In Mosettigs Zeichnungen werden die Farben von Albers in entsprechende Grauwerte übersetzt. Anders als in der Auseinandersetzung mit Jackson Pollocks Werken oder die der Kleinkindzeichnungen seiner Tochter im Alter von 10 bis 14 Monaten (Serie Informel), auch der Bildelemente in der neuen Serie aus der Corona Zeit, ist hierbei nicht die völlige Umkehrung des kreativen Prozesses, die Übersetzung von Spontaneität in Analyse von Form im Vordergrund. Die manchmal fast verstörende Kraft der Farben in ihrem von Albers gesetzten Bilddialog wird ersetzt von den per se schon abstrahiert wirkenden Grauwerten, die konzeptionelle Strenge der Serie von Josef Albers wird dadurch noch einmal verstärkt.
Die Aneignungen von Gravuren von Flüchtenden in Platanen auf der griechischen Insel Leros aus der Serie Planes von 2018 – 2020 reflektieren einen weiteren Ansatz Mosettigs.
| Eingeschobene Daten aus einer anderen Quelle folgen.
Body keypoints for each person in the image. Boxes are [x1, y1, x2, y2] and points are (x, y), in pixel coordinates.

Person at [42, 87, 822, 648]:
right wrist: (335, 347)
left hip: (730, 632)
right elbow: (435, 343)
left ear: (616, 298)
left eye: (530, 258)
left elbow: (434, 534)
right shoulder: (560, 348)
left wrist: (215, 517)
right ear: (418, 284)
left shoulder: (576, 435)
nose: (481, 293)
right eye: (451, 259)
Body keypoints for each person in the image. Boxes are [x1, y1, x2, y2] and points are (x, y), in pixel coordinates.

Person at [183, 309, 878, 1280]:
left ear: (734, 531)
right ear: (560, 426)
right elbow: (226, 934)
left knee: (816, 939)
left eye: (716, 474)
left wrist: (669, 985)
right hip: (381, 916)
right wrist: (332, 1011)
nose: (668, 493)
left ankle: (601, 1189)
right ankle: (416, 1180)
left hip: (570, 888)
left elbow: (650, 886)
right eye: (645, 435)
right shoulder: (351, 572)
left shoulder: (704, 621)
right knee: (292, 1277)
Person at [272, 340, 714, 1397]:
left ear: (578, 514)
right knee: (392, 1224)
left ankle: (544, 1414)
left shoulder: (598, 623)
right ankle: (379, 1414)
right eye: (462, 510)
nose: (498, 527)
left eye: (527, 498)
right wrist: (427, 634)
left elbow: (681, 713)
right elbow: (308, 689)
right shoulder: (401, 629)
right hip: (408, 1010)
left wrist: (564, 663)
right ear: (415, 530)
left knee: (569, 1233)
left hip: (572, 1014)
Diese vor Ort gefundenen Einritzungen sind archaisch gesetzte Akte, die Menschen schon seit jeher setzen. Das Einritzen des eigenen Namens dient als Vergewisserung des im Hier Seins und der Hoffnung auf Ewigkeit – oft finden wir solche Namen und Zeichen ja noch nach Jahrhunderten. Da sich aber die Rinde von Platanen immer wieder abschält wird diese Hoffnung der Flüchtenden vergeblich sein, so flüchtig wie unsere Aufmerksamkeit auf ihr Schicksal.
Künstlerische Aneignung als Prozess die Welt und ihre Bilder zu begreifen, sie der Schnelllebigkeit zu entreißen durch genaue Betrachtung, Kontextualisierung und Transformation, die eine neue Betrachtung ermöglichen, das vermag die Arbeit von Klaus Mosettig.